Do you ever wonder, “What’s the point?” Not depression; just looking at what people do and asking why. Sometimes people surprise you, like when a friend with Down Syndrome got his degree in culinary science and opened his own restaurant. People asked, “Why go to college with your condition?” He would just hug them and prove that he could do it. Why publish a paper that only a couple of hundred people will read, or write songs that may only be sung a couple of times? (Because you do it for you, and if anyone else benefits, that is gravy.) Sometimes, though, it is a valid question. Given what you claim to believe, or your physical limitations, or whatever it may be, what is the point of trying to do something? It makes no sense. Given a certain theological stance, why do some people do something that seems contradictory to their beliefs?
First a brief history. Shortly after the beginning of Christ’s church, there arose various groups. One of those was Gnosticism. Among the beliefs of the Gnostics was that all flesh (or all matter) is evil, and cannot be good. Gnosticism was rejected as a heresy and died out as a distinct group. Many years later, when the Reformation caused many to question Roman Catholic (and to some extent Eastern Orthodox) doctrine, some ideas that people thought were dead revived. Among those was Gnosticism. John Calvin incorporated part of Gnostic doctrine in the first of his five tenets, the Total Depravity of man.
That part of Gnosticism has always led to one of two conclusions. If man’s flesh is totally sinful (but the soul is not), then one option is that the soul can be saved but the flesh keeps on sinning. (This contradicts Romans 6, which argues that we must not continue sinning if we have been saved from sin.) The other conclusion is that Jesus could not have been God and flesh, so therefore he only appeared to be in bodily form. (This ignores Hebrews 10:20, which says that we have access to God through his flesh.)
Calvinism, which is currently practiced by Presbyterians and Congregationalists (and to some extent Baptists) is based on the doctrine of predestination of individuals.
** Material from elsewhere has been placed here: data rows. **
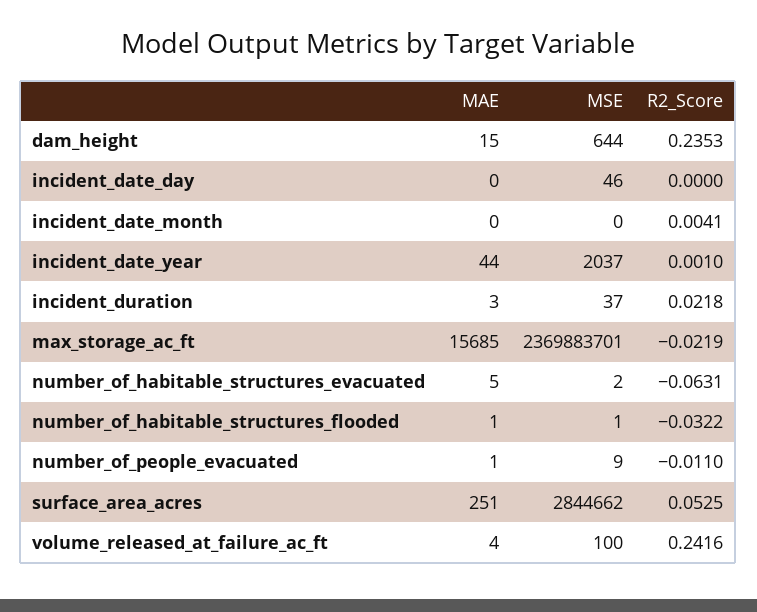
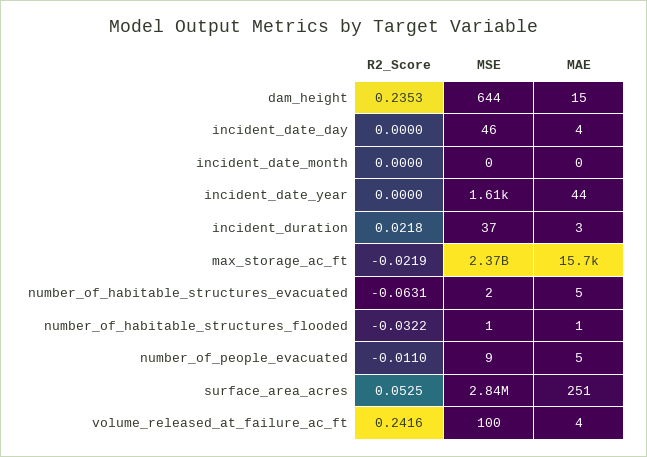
MAE, incident_date_day: 0 -> 4
R2_Score, incident_date_month: 0.0041 -> 0
MSE, incident_date_year: 2037 -> 1610
R2_Score, incident_date_year: 0.001 -> 0
MAE, number_of_people_evacuated: 1 -> 5

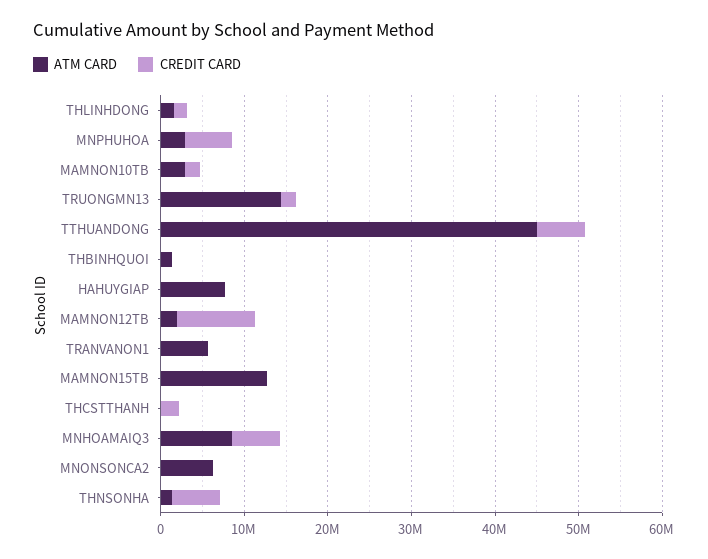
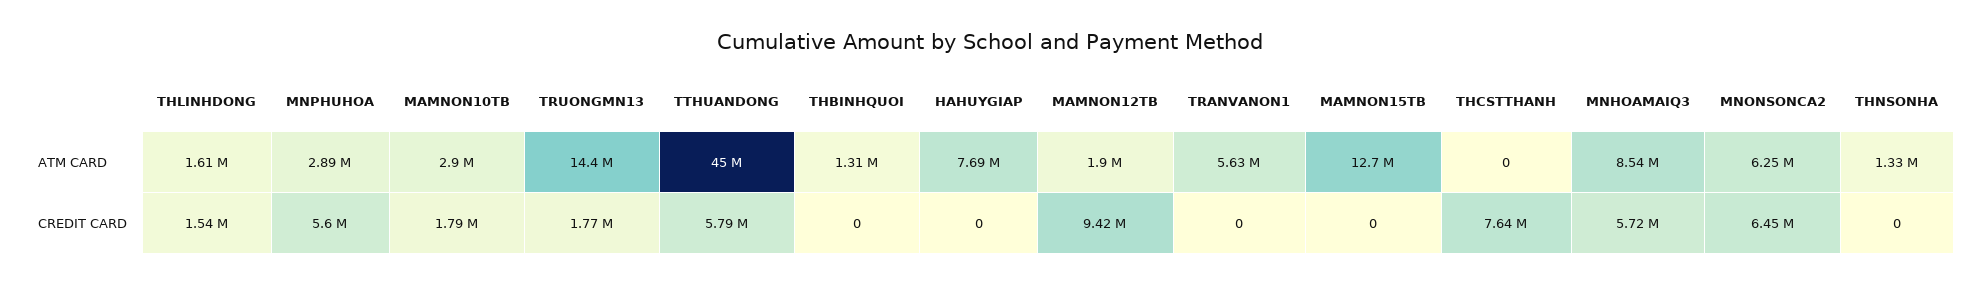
CREDIT CARD, THCSTTHANH: 2000000 -> 7640000
CREDIT CARD, MNONSONCA2: 0 -> 6450000
CREDIT CARD, THNSONHA: 6000000 -> 0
Its extreme form, that God is in control of every detail of life, makes one ask, what’s the point? If God can make sick or heal, why does the Presbyterian Church put up so many hospitals? Going further, what is the point of living at all?
Some of Calvin’s other points related to that doctrine include Unconditional Election and Irresistible Grace. The former says that God has chosen (predestined) those who will be saved and those that will be lost. The latter says that if God has elected an individual, that person cannot help but be among the elect; the most extreme form of this is that the elect cannot choose to sin. Ignoring that these doctrines seem to contradict the first (if man is totally sinful, how can he receive the grace and no longer sin?), these doctrines raise an important question: What’s the point?
Given that I am totally sinful and cannot choose to be otherwise, that God has chosen me to be among the saved from that sinfulness, and that I cannot help but be saved, what is the point of preaching? If one is to be elect, and cannot resist it, then they will be elect whether or not the word is preached to them. If one is not among the elect and cannot choose election, then preaching to that person is nothing more than a waste of time.
How then shall they call on him in whom they have not believed? and how shall they believe in him of whom they have not heard? and how shall they hear without a preacher? And how shall they preach, except they be sent? as it is written, How beautiful are the feet of them that preach the gospel of peace, and bring glad tidings of good things! (Rom 10:14-15)
It appears that Paul had never heard the doctrine of individual predestination, or the doctrines that come from it. He says preaching is important, as is hearing, in bringing one into faith. Preaching has a point. If so, where does that leave the followers of John Calvin and his pupil John Knox?